Working At Home Isn’t Working from Home

(This column is posted at www.StevenSavage.com and Steve’s Tumblr.  Find out more at my newsletter.)

(This is also part of a Twitter Thread.)

Right now a lot of people are working from home during the COVID crisis. @Neilmwebb noted “You’re not working from home; you are at your home during a crisis trying to work.”

I’d like to expand on this observation. Because people are not just home during a crisis working, there’s a lot more going on we need to consider.

THE CRISIS: Yes, we’re at home during a crisis working, and it’s a big crisis. It’s everywhere, affecting everyone – no one will be unaffected, even if they think they aren’t. This makes everything else more complicated.

NEWCOMERS: A lot of people are working from home completely for the first time. Sure they did a day or three here, but now it’s long term and all the time. Help them out.

FAMILY: Now a lot of us are at home with our spouse, kids, parents, etc. We have to learn to work with or around them – and they with us. We worry about them. We need to support each other.

CARETAKING: Friends and family may need help, aid, and care – and some of us are providing it on top of working. We may have increased caretaking duties. We have to understand others are in this situation.

TECHNOLOGY: We’ve got to learn new technology to work from home, or deal with limits and challenges we haven’t experienced before. We need to share, teach, or work around problems.

SCHEDULES: We’re working from home, we’ve got a crisis, and we’ve got other people’s schedules to deal with. We all have to work out new schedules – we best cooperate to do it.

SAFETY: We’ve now got to wash our hands, practice social distancing, clean surfaces, etc. We have new practices we have to do to prevent infection. That takes up time and mental bandwidth.

TASK CHANGES: We might be cooking more, or we’re ordering online more, or eating out less, and so on. Our usual tasks for daily life are disrupted, and that’s hard to adjust to. We have to be aware of this.

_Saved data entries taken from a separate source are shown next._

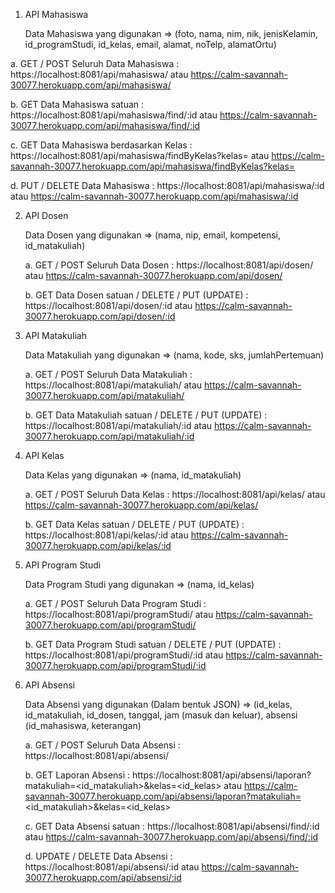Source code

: 1. API Mahasiswa

   Data Mahasiswa yang digunakan => (foto, nama, nim, nik, jenisKelamin, id_programStudi, id_kelas, email, alamat, noTelp, alamatOrtu)
   
  a. GET / POST Seluruh Data Mahasiswa : https://localhost:8081/api/mahasiswa/ atau https://calm-savannah-30077.herokuapp.com/api/mahasiswa/ 
  
  b. GET Data Mahasiswa satuan : https://localhost:8081/api/mahasiswa/find/:id atau https://calm-savannah-30077.herokuapp.com/api/mahasiswa/find/:id
  
  c. GET Data Mahasiswa berdasarkan Kelas : https://localhost:8081/api/mahasiswa/findByKelas?kelas=<value> atau https://calm-savannah-30077.herokuapp.com/api/mahasiswa/findByKelas?kelas=<value>
   
  d. PUT / DELETE Data Mahasiswa : https://localhost:8081/api/mahasiswa/:id atau https://calm-savannah-30077.herokuapp.com/api/mahasiswa/:id
   
   
2. API Dosen
   
   Data Dosen yang digunakan => (nama, nip, email, kompetensi, id_matakuliah)
   
   a. GET / POST Seluruh Data Dosen : https://localhost:8081/api/dosen/ atau https://calm-savannah-30077.herokuapp.com/api/dosen/
   
   b. GET Data Dosen satuan / DELETE / PUT (UPDATE) : https://localhost:8081/api/dosen/:id atau https://calm-savannah-30077.herokuapp.com/api/dosen/:id
   
   
3. API Matakuliah
   
   Data Matakuliah yang digunakan => (nama, kode, sks, jumlahPertemuan)
   
   a. GET / POST Seluruh Data Matakuliah : https://localhost:8081/api/matakuliah/ atau https://calm-savannah-30077.herokuapp.com/api/matakuliah/
   
   b. GET Data Matakuliah satuan / DELETE / PUT (UPDATE) : https://localhost:8081/api/matakuliah/:id atau https://calm-savannah-30077.herokuapp.com/api/matakuliah/:id
   
   
4. API Kelas
   
   Data Kelas yang digunakan => (nama, id_matakuliah)
   
   a. GET / POST Seluruh Data Kelas : https://localhost:8081/api/kelas/ atau https://calm-savannah-30077.herokuapp.com/api/kelas/
   
   b. GET Data Kelas satuan / DELETE / PUT (UPDATE) : https://localhost:8081/api/kelas/:id atau https://calm-savannah-30077.herokuapp.com/api/kelas/:id
   
   
5. API Program Studi
   
   Data Program Studi yang digunakan => (nama, id_kelas)
   
   a. GET / POST Seluruh Data Program Studi : https://localhost:8081/api/programStudi/ atau https://calm-savannah-30077.herokuapp.com/api/programStudi/
   
   b. GET Data Program Studi satuan / DELETE / PUT (UPDATE) : https://localhost:8081/api/programStudi/:id atau https://calm-savannah-30077.herokuapp.com/api/programStudi/:id
   
   
6. API Absensi
   
   Data Absensi yang digunakan (Dalam bentuk JSON) => (id_kelas, id_matakuliah, id_dosen, tanggal, jam (masuk dan keluar), absensi (id_mahasiswa, keterangan)
   
   a. GET / POST Seluruh Data Absensi : https://localhost:8081/api/absensi/
   
   b. GET Laporan Absensi : https://localhost:8081/api/absensi/laporan?matakuliah=<id_matakuliah>&kelas=<id_kelas> atau https://calm-savannah-30077.herokuapp.com/api/absensi/laporan?matakuliah=<id_matakuliah>&kelas=<id_kelas>
   
   c. GET Data Absensi satuan : https://localhost:8081/api/absensi/find/:id atau https://calm-savannah-30077.herokuapp.com/api/absensi/find/:id
   
   d. UPDATE / DELETE Data Absensi : https://localhost:8081/api/absensi/:id atau https://calm-savannah-30077.herokuapp.com/api/absensi/:id
   
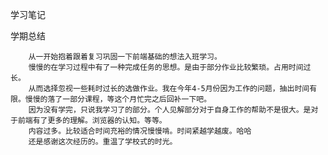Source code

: 学习笔记

学期总结

		从一开始抱着跟着复习巩固一下前端基础的想法入班学习。
		慢慢的在学习过程中有了一种完成任务的思想。是由于部分作业比较繁琐。占用时间过长。
		从而选择忽视一些耗时过长的选做作业。我在今年4-5月份因为工作的问题，抽出时间有限。慢慢的落了一部分课程，等这个月忙完之后回补一下吧。
		因为没有学完，只说我学习了的部分。个人见解部分对于自身工作的帮助不是很大。是对于前端有了更多的理解。浏览器的认知。等等。
		内容过多。比较适合时间充裕的情况慢慢啃。时间紧越学越废。哈哈
		还是感谢这次经历的。重温了学校式的时光。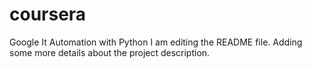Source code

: # coursera
Google It Automation with Python 
I am editing the README file. Adding some more details about the project description.
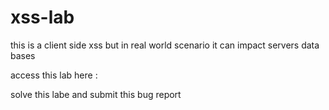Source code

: # xss-lab
this is a client side xss but in real world scenario it can impact servers data bases 

access this lab here :   

solve this labe and submit this bug report  
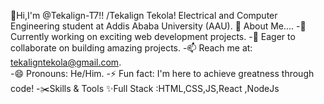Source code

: 👋Hi,I'm @Tekalign-T7!!
/Tekalign Tekola! Electrical and Computer Engineering student at Addis Ababa University (AAU).
🌟 About Me....
-🔭 Currently working on exciting web development projects.
-🤝 Eager to collaborate on building amazing projects.
-📫 Reach me at: tekaligntekola@gmail.com.              
-😄 Pronouns: He/Him.
-⚡ Fun fact: I'm here to achieve greatness through code!
-✂️Skills & Tools
✨Full Stack :HTML,CSS,JS,React ,NodeJs

  
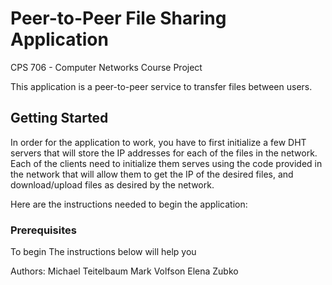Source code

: # Peer-to-Peer File Sharing Application

CPS 706 - Computer Networks
Course Project

This application is a peer-to-peer service to transfer files between users.

## Getting Started

In order for the application to work, you have to first initialize a few DHT servers that will store the IP addresses for each of the files in the network. Each of the clients need to initialize them serves using the code provided in the network that will allow them to get the IP of the desired files, and download/upload files as desired by the network.

Here are the instructions needed to begin the application:

### Prerequisites
To begin
The instructions below will help you



Authors:
Michael Teitelbaum
Mark Volfson
Elena Zubko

FINANCES: The economy has a hole blown in it, unemployment jumped, and we don’t know what’s going on. We’re worried about the finances of ourselves and others. We’re trying to figure it out – while working at home.

STRESS: Let’s face it, this is a mess. It’s awful. It didn’t have to be that way. We need to back each other up, help each other out, and take breaks.

UNPREDICTABILITY: We don’t know when this ends, which means not only is all of the above happening, we have no idea of when it stops. That brings many pressures onto us.

So we’re not just working from home. We’re not just home during a crisis working. We’re home during a crisis working while having our lives massively disrupted by that crisis. We need to understand this in order to do better, to help others, and to stay mentally and physically healthy.